C’est la deuxième série où Drake a des billes (je compte pas Degrassi hein!) et deuxième réussite, même si pour Top boy, c’est un peu différent d’Euphoria, car ce n’est pas un programme original, mais bien une série de la BBC, qu’il a réussi à ressusciter.
Je dis bien ressuscité, car contrairement à ce que pourrait penser certains, la saison diffusée sur Netflix n’est pas la première, comme je le disais, la BBC nous avait déjà gratifié de deux premières saisons de haute volée. Mais voilà, ne bénéficiant pas de la même portée de diffusion que le géant US, la série est quelque peu passée inaperçue dans l’univers télévisuel français.
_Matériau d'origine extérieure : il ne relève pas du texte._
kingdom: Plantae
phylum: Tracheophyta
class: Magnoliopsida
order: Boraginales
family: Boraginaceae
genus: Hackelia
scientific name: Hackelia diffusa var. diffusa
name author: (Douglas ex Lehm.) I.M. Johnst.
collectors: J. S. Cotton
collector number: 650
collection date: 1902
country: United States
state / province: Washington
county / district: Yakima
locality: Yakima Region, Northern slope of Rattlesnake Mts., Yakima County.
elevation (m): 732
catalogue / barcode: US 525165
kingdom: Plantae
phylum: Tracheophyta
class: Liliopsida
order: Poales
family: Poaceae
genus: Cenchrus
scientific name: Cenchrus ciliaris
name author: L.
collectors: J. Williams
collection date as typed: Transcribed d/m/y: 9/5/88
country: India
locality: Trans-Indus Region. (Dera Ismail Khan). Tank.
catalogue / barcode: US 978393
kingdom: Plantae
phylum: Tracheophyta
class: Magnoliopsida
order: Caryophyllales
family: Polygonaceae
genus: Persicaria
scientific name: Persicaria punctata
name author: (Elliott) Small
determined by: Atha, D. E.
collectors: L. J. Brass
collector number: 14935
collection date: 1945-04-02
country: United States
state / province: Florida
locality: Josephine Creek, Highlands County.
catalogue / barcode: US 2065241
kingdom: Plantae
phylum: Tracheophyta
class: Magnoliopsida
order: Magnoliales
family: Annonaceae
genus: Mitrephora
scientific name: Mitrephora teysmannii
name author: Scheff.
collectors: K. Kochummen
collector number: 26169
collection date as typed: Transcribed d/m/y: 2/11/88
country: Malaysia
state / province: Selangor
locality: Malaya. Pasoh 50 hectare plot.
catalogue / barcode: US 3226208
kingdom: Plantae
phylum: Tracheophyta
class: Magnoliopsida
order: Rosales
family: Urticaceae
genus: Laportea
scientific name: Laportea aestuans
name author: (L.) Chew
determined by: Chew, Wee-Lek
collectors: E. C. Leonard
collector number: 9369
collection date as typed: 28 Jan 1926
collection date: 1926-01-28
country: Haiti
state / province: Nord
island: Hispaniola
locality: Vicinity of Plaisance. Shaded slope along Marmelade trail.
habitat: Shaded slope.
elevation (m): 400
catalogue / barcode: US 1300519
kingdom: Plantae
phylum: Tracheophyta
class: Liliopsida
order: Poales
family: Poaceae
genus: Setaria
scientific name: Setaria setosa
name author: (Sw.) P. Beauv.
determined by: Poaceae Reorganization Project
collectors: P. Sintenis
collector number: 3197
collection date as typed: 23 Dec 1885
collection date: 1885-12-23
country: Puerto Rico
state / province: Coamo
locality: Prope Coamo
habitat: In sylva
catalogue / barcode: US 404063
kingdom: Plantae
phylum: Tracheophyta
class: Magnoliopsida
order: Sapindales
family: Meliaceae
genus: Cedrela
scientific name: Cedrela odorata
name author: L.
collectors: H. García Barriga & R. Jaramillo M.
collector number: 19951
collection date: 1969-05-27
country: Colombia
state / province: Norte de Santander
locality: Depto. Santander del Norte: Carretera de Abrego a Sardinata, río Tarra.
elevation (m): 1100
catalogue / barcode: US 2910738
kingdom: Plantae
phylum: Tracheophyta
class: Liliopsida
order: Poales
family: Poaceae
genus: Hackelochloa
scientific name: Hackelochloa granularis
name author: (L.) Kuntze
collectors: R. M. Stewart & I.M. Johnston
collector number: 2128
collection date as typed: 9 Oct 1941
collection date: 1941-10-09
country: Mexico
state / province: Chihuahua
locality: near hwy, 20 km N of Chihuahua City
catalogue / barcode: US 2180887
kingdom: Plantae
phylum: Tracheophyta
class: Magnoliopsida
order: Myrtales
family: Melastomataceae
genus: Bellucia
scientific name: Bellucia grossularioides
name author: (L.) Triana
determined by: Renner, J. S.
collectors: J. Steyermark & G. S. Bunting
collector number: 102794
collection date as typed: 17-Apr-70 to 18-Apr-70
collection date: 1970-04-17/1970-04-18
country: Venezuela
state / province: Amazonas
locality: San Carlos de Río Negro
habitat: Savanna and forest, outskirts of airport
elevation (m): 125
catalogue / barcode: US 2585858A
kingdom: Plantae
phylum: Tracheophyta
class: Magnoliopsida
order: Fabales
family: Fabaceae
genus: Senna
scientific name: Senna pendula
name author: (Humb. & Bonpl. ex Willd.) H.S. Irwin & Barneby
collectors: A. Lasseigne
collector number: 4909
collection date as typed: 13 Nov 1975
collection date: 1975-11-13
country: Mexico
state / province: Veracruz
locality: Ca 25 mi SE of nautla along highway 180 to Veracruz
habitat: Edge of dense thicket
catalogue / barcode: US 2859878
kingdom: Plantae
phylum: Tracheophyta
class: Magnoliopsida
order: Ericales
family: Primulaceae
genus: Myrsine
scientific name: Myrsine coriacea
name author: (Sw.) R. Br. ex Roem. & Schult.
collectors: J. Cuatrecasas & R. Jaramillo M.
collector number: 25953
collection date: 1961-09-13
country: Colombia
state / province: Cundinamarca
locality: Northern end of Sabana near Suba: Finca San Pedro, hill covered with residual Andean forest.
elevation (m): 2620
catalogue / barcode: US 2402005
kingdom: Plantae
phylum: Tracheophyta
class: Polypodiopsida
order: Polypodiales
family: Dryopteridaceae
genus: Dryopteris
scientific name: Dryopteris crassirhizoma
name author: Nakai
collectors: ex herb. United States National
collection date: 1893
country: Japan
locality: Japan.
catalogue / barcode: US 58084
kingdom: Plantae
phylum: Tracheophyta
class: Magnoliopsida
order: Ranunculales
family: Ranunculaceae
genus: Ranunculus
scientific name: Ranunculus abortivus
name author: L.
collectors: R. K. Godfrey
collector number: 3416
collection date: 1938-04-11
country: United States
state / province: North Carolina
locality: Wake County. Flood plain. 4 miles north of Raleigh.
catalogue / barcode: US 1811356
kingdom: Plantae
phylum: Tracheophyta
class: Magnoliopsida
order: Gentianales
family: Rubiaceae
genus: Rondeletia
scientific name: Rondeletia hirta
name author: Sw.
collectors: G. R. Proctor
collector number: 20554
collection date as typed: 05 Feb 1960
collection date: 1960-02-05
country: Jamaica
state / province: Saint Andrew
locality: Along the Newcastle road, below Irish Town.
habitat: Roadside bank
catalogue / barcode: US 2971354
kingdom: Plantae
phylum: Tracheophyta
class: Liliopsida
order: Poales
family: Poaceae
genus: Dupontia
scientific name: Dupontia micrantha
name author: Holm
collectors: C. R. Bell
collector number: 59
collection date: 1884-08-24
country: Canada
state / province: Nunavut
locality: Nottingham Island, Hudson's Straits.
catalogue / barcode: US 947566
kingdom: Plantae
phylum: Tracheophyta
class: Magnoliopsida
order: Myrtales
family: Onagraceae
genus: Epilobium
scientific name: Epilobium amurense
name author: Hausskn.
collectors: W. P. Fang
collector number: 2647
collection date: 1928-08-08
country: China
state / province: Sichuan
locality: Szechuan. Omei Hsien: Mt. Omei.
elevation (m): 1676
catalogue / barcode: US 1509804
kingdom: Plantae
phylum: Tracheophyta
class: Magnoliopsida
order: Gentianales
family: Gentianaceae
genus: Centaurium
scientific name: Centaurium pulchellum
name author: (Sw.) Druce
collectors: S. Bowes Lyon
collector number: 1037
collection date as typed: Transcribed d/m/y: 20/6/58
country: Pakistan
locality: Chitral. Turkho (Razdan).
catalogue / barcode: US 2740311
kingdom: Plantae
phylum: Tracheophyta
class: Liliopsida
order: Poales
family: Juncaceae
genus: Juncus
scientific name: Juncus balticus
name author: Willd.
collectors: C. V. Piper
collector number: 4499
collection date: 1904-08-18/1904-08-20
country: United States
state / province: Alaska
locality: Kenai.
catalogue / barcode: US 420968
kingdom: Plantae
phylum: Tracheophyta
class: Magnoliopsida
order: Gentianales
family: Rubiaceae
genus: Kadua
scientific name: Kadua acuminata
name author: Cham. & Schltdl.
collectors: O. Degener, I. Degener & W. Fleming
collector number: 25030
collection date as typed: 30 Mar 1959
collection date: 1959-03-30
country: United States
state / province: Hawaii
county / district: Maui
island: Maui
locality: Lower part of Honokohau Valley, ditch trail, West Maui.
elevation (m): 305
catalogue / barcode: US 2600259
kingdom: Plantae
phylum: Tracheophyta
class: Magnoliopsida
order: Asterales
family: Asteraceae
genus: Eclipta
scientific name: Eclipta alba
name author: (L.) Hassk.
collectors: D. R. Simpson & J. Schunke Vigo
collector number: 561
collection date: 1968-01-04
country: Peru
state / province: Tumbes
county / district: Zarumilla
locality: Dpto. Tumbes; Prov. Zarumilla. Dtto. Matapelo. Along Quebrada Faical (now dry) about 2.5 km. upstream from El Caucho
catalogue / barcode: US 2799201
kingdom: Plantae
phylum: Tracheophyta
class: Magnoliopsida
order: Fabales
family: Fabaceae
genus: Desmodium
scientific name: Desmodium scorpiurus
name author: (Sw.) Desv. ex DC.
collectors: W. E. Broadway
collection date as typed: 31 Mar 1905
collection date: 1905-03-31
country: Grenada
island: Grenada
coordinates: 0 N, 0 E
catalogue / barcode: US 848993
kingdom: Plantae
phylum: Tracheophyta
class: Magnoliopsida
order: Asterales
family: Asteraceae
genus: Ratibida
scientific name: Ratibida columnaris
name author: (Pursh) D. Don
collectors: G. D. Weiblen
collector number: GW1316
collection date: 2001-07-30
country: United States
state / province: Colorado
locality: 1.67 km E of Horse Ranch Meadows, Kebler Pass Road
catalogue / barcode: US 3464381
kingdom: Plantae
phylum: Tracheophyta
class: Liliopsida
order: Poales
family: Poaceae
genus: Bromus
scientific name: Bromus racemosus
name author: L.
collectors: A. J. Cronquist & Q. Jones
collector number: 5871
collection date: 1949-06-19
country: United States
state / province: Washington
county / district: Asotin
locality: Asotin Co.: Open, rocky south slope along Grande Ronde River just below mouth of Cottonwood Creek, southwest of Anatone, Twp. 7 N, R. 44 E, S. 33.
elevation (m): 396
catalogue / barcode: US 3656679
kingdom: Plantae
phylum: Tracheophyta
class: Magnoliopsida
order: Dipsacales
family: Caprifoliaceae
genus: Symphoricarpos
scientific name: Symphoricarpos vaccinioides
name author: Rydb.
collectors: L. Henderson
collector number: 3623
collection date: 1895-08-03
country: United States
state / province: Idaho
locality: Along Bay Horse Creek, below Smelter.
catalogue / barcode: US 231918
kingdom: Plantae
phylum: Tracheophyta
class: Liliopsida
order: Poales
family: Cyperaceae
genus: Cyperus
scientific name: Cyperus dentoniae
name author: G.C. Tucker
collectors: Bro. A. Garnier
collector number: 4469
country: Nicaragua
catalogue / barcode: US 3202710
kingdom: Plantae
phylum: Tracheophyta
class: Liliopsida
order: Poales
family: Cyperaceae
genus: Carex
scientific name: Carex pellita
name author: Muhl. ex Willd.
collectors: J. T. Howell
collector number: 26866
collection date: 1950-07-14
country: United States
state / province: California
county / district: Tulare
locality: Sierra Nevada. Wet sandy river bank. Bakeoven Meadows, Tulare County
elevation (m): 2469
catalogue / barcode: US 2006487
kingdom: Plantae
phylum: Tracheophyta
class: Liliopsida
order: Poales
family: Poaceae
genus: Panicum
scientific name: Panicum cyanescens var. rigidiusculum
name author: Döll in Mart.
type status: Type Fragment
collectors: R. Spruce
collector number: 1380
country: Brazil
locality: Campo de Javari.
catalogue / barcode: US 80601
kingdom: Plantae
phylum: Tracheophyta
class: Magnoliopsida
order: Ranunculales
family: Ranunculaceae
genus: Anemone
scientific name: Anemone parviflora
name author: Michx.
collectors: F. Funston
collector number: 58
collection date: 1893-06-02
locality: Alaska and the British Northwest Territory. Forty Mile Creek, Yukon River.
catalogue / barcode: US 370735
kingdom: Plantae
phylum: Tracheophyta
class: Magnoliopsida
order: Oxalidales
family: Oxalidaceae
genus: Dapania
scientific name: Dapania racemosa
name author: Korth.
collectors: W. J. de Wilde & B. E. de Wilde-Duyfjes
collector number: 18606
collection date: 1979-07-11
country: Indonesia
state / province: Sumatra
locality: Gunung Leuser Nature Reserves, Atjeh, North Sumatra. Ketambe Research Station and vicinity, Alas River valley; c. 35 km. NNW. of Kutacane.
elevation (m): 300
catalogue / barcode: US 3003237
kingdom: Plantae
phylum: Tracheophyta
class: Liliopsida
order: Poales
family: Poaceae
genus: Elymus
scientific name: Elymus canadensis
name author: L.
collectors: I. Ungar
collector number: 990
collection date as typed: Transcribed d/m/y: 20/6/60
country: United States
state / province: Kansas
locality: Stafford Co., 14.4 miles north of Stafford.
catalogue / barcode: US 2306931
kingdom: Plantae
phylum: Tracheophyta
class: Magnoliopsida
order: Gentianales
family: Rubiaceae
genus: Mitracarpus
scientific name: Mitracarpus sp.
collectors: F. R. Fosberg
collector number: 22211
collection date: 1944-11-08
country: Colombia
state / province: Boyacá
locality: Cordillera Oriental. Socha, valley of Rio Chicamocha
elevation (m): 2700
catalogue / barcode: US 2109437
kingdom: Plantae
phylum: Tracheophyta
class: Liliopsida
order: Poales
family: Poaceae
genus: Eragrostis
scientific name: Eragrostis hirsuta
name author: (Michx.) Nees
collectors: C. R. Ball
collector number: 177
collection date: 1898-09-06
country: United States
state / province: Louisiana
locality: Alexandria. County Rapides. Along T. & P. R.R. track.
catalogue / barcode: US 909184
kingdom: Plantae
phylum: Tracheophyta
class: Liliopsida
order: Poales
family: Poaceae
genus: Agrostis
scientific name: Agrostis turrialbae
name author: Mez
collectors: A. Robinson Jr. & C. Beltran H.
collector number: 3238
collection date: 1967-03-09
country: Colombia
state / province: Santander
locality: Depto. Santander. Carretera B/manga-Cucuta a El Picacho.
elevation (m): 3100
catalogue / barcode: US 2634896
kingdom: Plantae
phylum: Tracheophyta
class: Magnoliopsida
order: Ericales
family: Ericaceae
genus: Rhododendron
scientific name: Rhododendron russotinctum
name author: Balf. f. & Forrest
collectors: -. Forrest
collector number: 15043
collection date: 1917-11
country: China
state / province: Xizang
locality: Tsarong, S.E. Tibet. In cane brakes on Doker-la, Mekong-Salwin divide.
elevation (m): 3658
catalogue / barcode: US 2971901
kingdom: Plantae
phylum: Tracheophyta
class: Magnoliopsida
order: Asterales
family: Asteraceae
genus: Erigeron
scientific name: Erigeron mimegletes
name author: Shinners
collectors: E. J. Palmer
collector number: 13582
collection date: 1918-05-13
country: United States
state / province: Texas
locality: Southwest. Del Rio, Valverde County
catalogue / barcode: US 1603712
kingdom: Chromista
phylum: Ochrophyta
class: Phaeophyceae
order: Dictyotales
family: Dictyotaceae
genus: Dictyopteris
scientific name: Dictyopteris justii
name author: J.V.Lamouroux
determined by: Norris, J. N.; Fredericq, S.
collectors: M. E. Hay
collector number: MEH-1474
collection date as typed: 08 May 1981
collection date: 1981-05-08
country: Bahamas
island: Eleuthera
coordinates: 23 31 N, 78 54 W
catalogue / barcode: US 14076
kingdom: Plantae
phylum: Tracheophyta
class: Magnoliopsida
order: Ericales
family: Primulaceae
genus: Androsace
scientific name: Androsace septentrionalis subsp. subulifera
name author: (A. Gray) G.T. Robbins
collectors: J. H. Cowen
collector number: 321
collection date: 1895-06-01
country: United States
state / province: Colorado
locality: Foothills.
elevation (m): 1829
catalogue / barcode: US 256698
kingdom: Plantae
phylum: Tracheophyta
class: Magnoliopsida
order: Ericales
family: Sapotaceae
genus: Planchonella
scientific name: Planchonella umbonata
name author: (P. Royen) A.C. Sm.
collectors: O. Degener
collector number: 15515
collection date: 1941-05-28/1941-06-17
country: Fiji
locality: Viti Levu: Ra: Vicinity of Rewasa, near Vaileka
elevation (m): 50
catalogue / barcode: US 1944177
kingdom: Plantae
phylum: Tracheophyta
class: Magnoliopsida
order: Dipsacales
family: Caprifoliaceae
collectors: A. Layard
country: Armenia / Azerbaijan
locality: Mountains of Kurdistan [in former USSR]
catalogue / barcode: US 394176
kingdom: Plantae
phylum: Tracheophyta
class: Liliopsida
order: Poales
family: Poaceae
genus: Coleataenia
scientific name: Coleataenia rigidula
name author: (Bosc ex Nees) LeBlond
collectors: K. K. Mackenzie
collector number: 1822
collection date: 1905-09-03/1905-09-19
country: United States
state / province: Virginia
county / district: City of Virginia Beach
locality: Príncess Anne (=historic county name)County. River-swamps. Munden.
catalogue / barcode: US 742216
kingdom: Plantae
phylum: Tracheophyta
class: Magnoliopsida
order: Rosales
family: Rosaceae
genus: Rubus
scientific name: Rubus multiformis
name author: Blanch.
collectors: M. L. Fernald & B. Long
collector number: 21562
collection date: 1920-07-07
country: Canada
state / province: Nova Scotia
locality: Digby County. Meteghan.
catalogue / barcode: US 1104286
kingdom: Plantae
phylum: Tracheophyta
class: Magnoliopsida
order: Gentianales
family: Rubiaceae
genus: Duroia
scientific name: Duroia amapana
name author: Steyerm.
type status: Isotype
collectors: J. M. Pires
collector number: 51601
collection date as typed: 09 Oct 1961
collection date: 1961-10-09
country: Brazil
Cela dit, pour ceux, qui comme moi, était resté la langue pendue à la fin de la 2ème saison et ce pendant de longues années, l’annonce de la reprise par Netflix est arrivé comme un cadeau et une crainte aussi…
Netflix n’allait-il pas plomber une pépite, comme ils l’ont fait avec Black Mirror ? Et bien non!!! Rassurez-vous, ce n’est pas le cas, cette 3ème saison donc, est tout simplement géniale !!! Dushane et Sully n’ont pas pris une ride, leur cité de Summerhouse non plus et on en reprend l’intrigue quelques temps après le départ de Dushane.
Je parlais de Baltimore dans le titre, car Top boy est bien pour moi, une sorte de pendant British de ma série favorite de tous les temps, je parle bien sûr de The Wire!!! Certaines scènes et certains persos en sont même troublants. Les échanges entre Sully et Dushane font beaucoup pensé à Stringer et Avon qui contemple leur royaume en se remémorant leur jeunesse. Ce qui est plaisant, c’est que si similitude il y a, on ne tombe pas dans une pâle copie, loin de là, Londres a son atmosphère, son langage « This is Summerhouse fam » !!!
Et musicalement alors? Et bien c’est du très costaud aussi! Et on sort un peu des sentiers battus, ce qui est d’autant plus étonnant avec Drake au commande, car on aurait pu avoir du bon gros son bien fat, bien commercial, bien US qui plus est, mais non!!! Là aussi, l’esprit est respecté, du rap Anglais assez brut, peu de nomsreluisants, mais par contre, cette B.O est terriblement efficace. Que ce soit par les passages en Jamaïque avec l’étoile montante, BurnaBoy en parfait porte flambeau où un Roots Manuva, vétéran Londonien qui vient dépoussiérer son mic pour notre plus grand plaisir.
Enfin, le plaisir n’aurait pas été complet si Sully, alias Kano dans la vraie vie, n’avait pas participé à ce soundtrack. Le type est à vrai dire, un bon mc. Je l’avais connu avant de le voir dans Top boy, avec le morceau « This is the girl » avec Craig David et puis j’ai toujours suivi sa carrière de plus ou moins loin, jusqu’à Top boy où j’ai découvert qu’il pouvait aussi sacrément bien joué à l’écran et là je me suis dit, ce bonhomme là mérite d’être suivi et si vous n’avez pas eu l’occasion de jeter une oreille à ses disques, c’est l’occasion de vous rattraper.